You may want to investigate getting your own domain name and using a domain hosting service. You don't need to put up a web site. That way, instead of telling people that your new e-mail address, you just change the DNS records. And, the way I have mail set up, there is the admin mail account which acts as a catch-all account and my mom's e-mail account. I set up some exim filtering to drop the e-mails into seperate folders based upon e-mail address. This is automatic spoof protection. The spoof e-mails end up in my "Junk" folder instead of the "Bills" folder. I have two domain names registered, thus I can add another twist.


----------



## DonLandis (Dec 17, 2003)

Jacob S said:


> Where will this Verizon high speed be available and can you use it for a regular laptop computer?


That's my understanding. It will be available sometime in 2005. Try Circuit City for more info. Here, they have had a rep (just found his bu card!){[email protected]} from Verizon at the store for 8 weeks now talking about it. Supposed to be 384Kbs download but same old 28.8 upload. They did not have a coverage chart. Yes, it will be for laptops as well as for PDA's so he said. You may want to ask him for more info.

I wonder if he will get flooded with e-mail now, oh well, he shouldn't hand out his e-mail to people passing by if he didn't want them to use it.


----------



## JcT21 (Nov 30, 2004)

SET OF TASKS
**A.** In the forum thread, rewrite the passage from "You may want to investigate" to "regular laptop computer?", changing "Junk" to "Spam".
**B.** Check each statement against the forum thread and answer yes or no for each, quoting the words that decide it: (i) The Verizon service is supposed to offer 384Kbs download. (ii) The Verizon rep had a coverage chart at the store. (iii) The first poster has three domain names registered.
**C.** Pick up the forum thread where it ends and keep writing.
The lines after this forum thread are unrelated to it.

SUPPLIED DATA
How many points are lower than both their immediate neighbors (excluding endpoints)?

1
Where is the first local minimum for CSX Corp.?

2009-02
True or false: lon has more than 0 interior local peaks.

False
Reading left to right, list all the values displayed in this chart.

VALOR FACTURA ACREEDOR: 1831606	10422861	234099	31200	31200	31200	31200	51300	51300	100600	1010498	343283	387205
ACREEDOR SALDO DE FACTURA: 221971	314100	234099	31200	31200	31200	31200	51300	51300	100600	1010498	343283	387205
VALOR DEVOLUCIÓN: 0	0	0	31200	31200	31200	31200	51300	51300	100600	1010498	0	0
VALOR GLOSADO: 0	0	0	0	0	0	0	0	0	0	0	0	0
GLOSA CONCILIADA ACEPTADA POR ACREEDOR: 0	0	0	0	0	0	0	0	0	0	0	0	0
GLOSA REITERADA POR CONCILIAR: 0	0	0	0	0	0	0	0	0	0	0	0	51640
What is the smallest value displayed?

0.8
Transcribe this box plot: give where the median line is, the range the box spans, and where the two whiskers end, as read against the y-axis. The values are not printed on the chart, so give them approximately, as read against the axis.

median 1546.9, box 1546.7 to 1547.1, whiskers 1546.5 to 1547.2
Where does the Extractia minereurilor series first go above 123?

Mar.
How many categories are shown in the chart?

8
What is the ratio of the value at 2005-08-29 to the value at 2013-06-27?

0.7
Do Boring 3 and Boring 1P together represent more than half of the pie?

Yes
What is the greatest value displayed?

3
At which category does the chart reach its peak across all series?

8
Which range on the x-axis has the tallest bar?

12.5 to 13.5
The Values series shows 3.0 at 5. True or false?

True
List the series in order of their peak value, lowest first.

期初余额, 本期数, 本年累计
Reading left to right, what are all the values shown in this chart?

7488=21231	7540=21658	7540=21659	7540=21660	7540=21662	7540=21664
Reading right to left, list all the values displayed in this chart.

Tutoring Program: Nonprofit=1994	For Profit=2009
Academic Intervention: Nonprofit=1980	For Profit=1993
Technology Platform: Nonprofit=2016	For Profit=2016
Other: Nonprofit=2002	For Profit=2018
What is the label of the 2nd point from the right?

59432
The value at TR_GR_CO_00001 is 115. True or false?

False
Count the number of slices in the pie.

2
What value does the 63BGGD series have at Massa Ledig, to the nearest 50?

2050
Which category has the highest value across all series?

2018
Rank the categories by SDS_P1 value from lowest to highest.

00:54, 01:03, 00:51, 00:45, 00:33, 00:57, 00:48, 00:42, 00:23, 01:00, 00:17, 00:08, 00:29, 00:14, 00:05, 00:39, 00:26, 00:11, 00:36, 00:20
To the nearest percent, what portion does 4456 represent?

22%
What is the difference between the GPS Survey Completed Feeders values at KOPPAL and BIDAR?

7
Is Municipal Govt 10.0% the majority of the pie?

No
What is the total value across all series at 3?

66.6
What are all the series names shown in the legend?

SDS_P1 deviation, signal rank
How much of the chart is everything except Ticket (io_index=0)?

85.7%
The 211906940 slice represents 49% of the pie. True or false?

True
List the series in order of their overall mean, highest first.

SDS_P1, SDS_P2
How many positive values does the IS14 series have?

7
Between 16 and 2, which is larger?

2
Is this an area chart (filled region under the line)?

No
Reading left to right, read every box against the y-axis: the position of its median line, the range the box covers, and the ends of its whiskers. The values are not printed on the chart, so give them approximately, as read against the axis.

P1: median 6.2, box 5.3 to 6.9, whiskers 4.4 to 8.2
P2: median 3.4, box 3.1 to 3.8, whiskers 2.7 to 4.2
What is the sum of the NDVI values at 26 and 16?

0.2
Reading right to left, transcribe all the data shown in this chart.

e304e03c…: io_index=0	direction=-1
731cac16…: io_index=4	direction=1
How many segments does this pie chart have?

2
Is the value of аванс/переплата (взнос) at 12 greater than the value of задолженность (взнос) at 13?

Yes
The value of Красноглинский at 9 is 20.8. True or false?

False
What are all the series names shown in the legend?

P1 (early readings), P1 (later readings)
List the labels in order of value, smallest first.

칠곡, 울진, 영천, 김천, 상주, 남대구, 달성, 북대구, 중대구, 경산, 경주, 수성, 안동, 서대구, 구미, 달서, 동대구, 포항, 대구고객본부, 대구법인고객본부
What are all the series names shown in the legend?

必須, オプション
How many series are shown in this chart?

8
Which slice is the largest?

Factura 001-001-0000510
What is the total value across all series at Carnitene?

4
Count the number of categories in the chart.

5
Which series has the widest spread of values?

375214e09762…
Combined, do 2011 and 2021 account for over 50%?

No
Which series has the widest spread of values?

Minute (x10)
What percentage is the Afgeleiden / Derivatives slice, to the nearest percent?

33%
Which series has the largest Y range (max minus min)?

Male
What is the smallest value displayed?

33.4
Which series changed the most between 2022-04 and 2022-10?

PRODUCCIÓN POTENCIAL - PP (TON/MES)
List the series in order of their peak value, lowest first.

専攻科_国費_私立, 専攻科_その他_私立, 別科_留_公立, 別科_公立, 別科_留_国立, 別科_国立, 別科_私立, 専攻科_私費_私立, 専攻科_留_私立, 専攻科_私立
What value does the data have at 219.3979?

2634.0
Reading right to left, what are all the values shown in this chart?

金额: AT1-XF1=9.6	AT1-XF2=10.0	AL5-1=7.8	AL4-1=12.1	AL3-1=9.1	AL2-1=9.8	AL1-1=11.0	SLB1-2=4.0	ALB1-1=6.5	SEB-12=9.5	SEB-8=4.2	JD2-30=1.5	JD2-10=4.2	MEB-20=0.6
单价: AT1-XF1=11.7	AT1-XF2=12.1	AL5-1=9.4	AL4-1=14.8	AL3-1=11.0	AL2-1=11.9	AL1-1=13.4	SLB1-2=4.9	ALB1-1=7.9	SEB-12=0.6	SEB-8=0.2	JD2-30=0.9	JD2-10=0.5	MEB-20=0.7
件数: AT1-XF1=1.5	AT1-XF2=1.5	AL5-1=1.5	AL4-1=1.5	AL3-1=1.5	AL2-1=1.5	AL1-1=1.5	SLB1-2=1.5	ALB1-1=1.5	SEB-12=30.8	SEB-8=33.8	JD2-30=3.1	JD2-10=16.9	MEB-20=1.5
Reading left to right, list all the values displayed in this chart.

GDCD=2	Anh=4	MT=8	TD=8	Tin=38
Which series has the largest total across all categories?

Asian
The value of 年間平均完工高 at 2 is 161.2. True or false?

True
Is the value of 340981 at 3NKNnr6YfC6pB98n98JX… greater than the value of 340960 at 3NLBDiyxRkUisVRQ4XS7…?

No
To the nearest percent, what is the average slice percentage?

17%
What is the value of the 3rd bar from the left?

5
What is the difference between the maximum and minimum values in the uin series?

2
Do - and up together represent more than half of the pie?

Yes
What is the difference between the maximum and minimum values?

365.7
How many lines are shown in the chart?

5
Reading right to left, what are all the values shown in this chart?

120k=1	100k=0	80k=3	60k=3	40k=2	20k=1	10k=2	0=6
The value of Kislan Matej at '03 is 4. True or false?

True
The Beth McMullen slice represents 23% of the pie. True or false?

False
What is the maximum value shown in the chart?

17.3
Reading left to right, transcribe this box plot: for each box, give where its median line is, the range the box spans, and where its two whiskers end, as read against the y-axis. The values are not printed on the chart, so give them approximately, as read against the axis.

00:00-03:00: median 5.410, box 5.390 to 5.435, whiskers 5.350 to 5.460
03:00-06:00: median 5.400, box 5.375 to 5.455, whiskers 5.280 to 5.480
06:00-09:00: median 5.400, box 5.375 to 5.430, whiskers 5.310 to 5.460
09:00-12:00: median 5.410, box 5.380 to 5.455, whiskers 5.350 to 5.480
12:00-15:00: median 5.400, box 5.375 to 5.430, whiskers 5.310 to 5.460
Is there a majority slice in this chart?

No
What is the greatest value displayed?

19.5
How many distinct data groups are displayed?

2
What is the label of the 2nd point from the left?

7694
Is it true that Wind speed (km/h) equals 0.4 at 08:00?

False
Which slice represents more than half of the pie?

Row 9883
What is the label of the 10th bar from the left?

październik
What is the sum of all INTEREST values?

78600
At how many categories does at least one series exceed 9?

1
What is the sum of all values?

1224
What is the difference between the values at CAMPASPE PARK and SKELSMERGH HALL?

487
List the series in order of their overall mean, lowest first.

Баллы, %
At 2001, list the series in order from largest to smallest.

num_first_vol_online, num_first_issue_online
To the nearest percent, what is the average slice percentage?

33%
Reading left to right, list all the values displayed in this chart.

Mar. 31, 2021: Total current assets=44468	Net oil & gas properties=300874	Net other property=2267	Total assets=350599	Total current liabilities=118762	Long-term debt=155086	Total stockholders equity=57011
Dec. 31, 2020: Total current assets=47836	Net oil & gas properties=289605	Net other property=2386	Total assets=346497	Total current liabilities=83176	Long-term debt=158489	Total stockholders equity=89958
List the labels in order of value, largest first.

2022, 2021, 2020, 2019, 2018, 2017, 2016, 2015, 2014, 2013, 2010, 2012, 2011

ANSWERS TO THE EXERCISES
**A.**
You may want to investigate getting your own domain name and using a domain hosting service. You don't need to put up a web site. That way, instead of telling people that your new e-mail address, you just change the DNS records. And, the way I have mail set up, there is the admin mail account which acts as a catch-all account and my mom's e-mail account. I set up some exim filtering to drop the e-mails into seperate folders based upon e-mail address. This is automatic spoof protection. The spoof e-mails end up in my "Spam" folder instead of the "Bills" folder. I have two domain names registered, thus I can add another twist.


----------



## DonLandis (Dec 17, 2003)

Jacob S said:


> Where will this Verizon high speed be available and can you use it for a regular laptop computer?

**B.**
(i) Yes: "Supposed to be 384Kbs download"
(ii) No: "They did not have a coverage chart."
(iii) No: "I have two domain names registered"

**C.**
navy8ball said:


> my current isp ATT is raising rates so i am looking for something good and cheaper than 15.00 a month please send any recommendations to me at [email protected] thanks bj


i would suggest ISP.com http://www.isp.com

ive been with them now for about a year with no outages or problems whatsoever. there is no special software to load like with other providers like AOL aka AOHELL.

ISP.com is only 8.95 month for unlimited access. 5 POP emails. use with outlook express, outlook and others or check it on their webiste members section. they offer webspace but i dont use it.

again, i would strongly advise you to steer clear of AOL and providers that require you to load software on your computer.


----------



## Jacob S (Apr 14, 2002)

Netscape has a service even in my area for $9.99 which includes the web browser accelerator. Their link is http://www.getnetscape.com . That seems to be a great deal, that will save me $10 a month and I dont have to prepay a year in advance to get it for $20 a month.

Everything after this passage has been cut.